→ **Instructions for the task**: Find each line in the items below that contains the string "many", and copy those lines out.

Stored records
————————

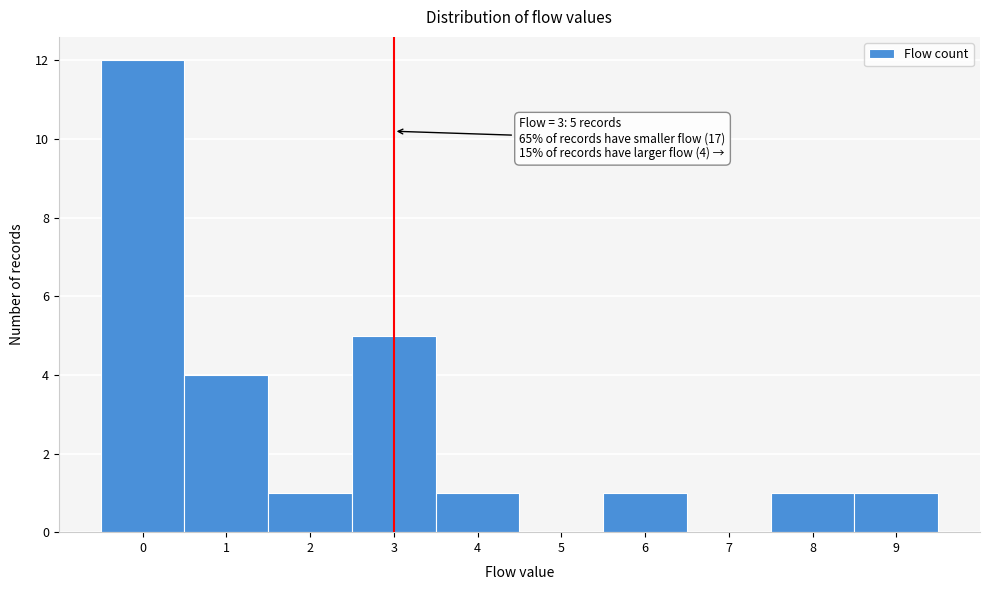

Which range on the x-axis has the tallest bar?

-0.5 to 0.5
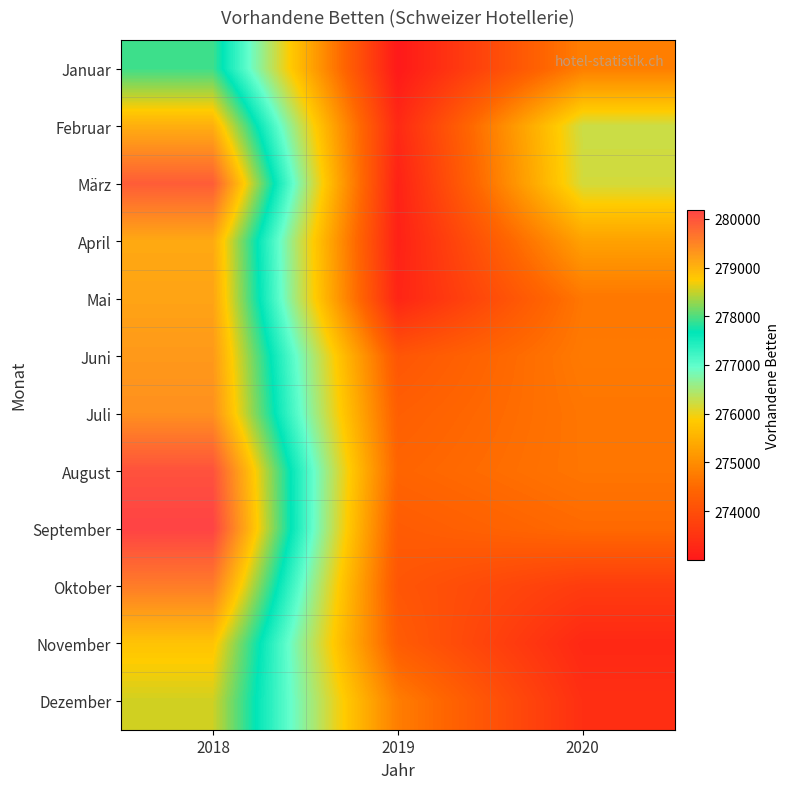

How many data points does each series have?

3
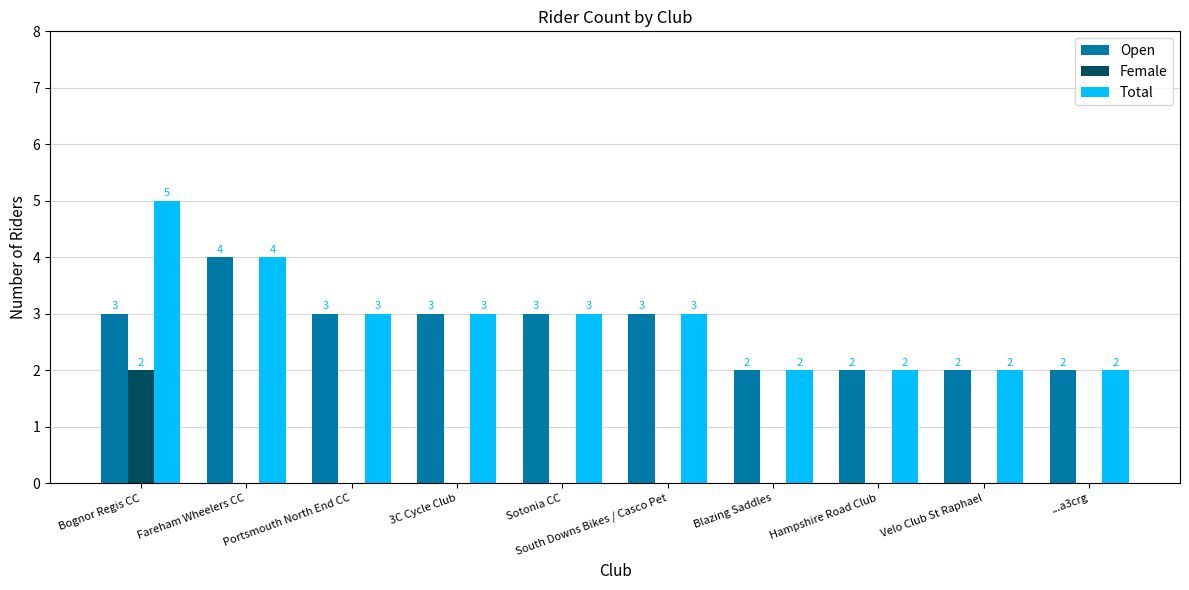

How many series are shown in this chart?

3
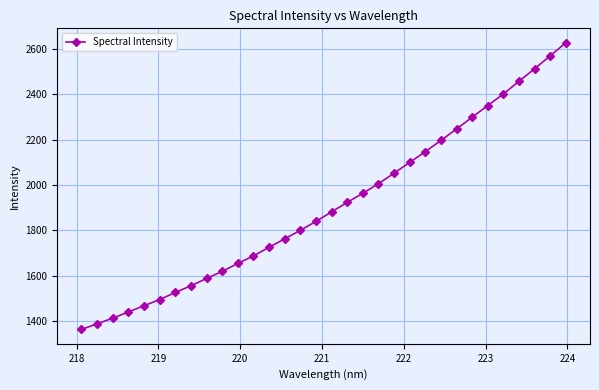

What is the average value?

1908.2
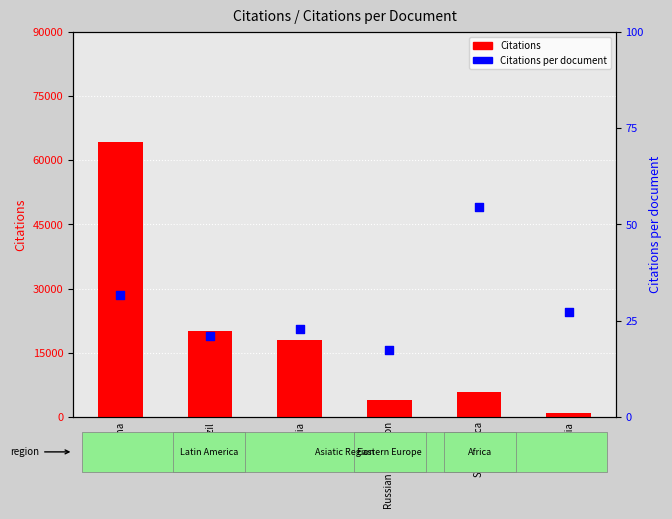

What are all the series names shown in the legend?

Citations, Citations per document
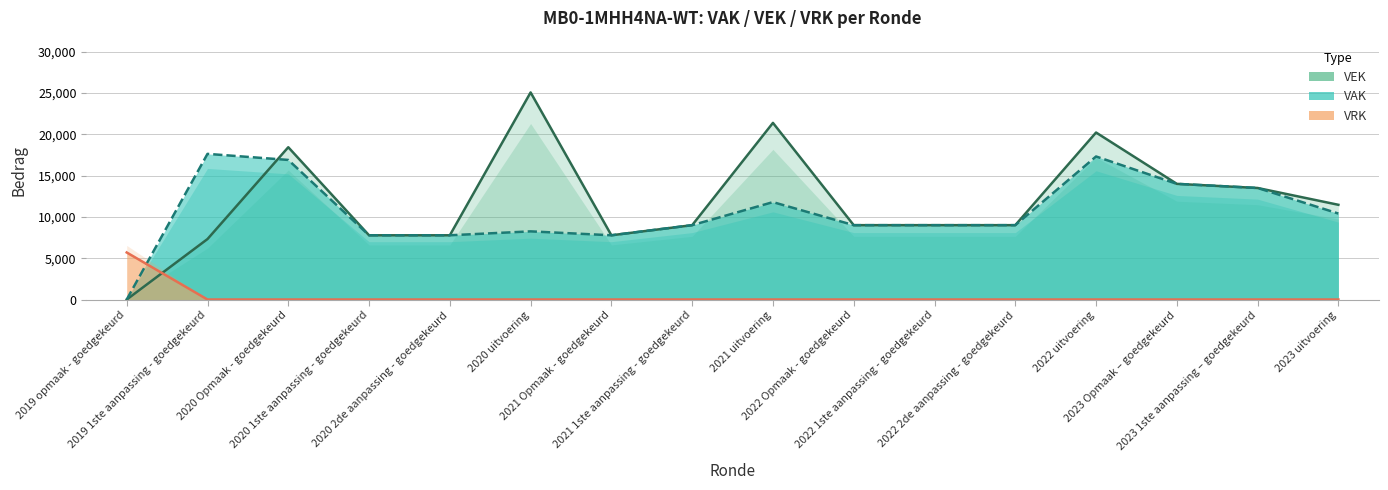

At which category does VAK reach its first local valley?

2021 Opmaak - goedgekeurd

————————

→ **Exercise response**:
How many data points does each series have?
How many series are shown in this chart?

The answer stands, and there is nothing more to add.